> EXCERPTED PASSAGE:
------------------------------

Reputation: 213
I have following grep command which looks for 'Exception in' string in the logs for past 24 hours via remote machine and prints out next 40 lines.
ssh $host $'sed -e "1,/^$(date -d -20hour +\'%Y-%m-%d %H\')/d" /mylogs.out | grep -A40 "Exception in"' >> $log
This works well to catch Exceptions such as below:
2016-02-08 13:19:34,034 ERROR [qtp859655531-3974] com.project.actions.CustomStatsAction - Exception in .....
However, sometimes, the line starts with WARN instead of ERROR and I dont want lines with WARN in my result. Example:
2016-02-08 13:19:34,034 WARN [qtp859655531-3974] com.project.actions.CustomStatsAction - Exception in ....
How should I modify my query to achieve this?
Upvotes: 1
Views: 147
Reputation: 1642
The fgrep -v
answer, above, should exclude all lines containing WARN from the output. If you really want to skip processing the WARN lines, change your sed expression to remove all lines containing WARN.

------------------------------

> AIM OF THE EXERCISE:
Rewrite the log-filtering question from "However, sometimes, the" to "lines containing WARN.", changing "WARN" to "INFO" wherever it occurs.

> GIVEN DATA:
------------------------------

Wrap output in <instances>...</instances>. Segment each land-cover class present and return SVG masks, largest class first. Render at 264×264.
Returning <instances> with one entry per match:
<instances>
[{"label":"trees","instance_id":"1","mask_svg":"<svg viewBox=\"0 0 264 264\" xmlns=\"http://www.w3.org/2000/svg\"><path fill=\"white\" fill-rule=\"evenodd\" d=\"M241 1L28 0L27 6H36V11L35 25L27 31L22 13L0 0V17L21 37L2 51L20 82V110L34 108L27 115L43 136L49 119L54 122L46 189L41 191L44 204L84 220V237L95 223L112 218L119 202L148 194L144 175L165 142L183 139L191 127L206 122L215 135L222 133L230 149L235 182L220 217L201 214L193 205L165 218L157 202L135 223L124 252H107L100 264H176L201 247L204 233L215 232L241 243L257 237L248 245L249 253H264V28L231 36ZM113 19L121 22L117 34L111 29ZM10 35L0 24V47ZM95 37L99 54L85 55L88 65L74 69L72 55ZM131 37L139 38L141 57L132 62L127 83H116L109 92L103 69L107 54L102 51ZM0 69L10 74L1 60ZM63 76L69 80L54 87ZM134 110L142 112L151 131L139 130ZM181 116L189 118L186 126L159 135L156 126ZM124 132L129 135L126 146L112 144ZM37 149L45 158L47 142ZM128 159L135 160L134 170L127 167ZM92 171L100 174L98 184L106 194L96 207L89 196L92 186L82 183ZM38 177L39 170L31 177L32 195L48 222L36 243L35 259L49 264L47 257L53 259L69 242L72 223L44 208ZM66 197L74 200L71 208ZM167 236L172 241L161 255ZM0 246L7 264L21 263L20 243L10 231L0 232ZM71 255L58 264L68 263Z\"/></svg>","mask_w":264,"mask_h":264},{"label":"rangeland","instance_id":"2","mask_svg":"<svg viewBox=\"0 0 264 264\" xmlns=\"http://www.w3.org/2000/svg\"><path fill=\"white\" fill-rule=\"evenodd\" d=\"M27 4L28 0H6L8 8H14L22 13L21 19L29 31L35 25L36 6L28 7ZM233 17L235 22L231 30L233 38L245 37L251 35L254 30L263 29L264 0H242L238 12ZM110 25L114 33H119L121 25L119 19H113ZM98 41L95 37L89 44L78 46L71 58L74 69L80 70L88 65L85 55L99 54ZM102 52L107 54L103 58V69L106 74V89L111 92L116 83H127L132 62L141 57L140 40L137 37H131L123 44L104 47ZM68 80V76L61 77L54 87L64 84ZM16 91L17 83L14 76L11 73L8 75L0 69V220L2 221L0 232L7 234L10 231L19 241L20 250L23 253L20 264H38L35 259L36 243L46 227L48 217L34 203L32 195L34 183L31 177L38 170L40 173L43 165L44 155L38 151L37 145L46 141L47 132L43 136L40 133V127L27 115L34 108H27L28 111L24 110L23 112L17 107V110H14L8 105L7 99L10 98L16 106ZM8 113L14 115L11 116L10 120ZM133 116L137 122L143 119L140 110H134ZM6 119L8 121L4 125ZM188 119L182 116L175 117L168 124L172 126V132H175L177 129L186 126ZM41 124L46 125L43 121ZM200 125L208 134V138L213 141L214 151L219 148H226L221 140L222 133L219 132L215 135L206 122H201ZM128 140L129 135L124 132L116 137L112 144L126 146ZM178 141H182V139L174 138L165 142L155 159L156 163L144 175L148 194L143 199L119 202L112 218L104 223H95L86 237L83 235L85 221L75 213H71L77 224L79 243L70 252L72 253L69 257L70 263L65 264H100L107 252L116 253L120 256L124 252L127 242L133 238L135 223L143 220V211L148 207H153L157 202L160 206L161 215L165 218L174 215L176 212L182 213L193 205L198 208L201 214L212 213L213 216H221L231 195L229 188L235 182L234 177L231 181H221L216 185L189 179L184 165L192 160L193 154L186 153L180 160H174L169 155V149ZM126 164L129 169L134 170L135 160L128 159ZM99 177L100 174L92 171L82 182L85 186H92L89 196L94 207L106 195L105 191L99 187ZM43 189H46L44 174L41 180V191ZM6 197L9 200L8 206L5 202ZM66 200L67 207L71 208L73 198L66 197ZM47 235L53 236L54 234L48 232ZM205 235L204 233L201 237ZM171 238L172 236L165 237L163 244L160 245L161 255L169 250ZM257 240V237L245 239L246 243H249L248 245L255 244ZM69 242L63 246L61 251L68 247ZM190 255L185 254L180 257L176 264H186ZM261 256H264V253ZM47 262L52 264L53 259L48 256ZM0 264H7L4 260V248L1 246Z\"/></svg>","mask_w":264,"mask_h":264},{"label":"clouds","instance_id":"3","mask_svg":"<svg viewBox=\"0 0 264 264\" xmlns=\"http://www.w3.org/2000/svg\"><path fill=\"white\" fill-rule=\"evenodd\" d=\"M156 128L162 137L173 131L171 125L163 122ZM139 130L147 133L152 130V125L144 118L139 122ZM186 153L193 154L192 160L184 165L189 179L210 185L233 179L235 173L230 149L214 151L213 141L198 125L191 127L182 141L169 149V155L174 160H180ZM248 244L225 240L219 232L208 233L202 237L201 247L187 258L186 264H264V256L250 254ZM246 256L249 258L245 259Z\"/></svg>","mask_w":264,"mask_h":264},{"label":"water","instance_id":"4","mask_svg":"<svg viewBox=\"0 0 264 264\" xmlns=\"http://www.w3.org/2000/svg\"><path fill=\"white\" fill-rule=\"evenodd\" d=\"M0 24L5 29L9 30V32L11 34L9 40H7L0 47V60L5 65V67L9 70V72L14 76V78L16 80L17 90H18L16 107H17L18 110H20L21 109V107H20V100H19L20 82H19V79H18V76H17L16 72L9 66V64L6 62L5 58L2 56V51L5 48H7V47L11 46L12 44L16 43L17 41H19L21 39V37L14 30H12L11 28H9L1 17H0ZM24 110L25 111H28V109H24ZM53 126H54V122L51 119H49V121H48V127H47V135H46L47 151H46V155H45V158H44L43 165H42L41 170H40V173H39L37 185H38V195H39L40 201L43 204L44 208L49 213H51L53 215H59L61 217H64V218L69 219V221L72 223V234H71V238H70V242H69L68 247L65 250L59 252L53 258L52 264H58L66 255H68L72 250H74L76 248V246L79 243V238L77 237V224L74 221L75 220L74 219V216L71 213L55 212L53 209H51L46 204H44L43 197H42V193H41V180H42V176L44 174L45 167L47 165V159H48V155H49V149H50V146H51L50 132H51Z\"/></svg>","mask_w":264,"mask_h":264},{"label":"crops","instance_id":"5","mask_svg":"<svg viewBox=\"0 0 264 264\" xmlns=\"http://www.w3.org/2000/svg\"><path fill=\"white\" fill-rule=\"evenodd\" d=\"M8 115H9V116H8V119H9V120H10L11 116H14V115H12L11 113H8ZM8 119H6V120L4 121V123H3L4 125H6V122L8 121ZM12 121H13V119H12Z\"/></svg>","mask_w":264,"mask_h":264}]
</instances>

------------------------------

> SOLUTION TO THE PROBLEM:
However, sometimes, the line starts with INFO instead of ERROR and I dont want lines with INFO in my result. Example:
2016-02-08 13:19:34,034 INFO [qtp859655531-3974] com.project.actions.CustomStatsAction - Exception in ....
How should I modify my query to achieve this?
Upvotes: 1
Views: 147
Reputation: 1642
The fgrep -v
answer, above, should exclude all lines containing INFO from the output. If you really want to skip processing the INFO lines, change your sed expression to remove all lines containing INFO.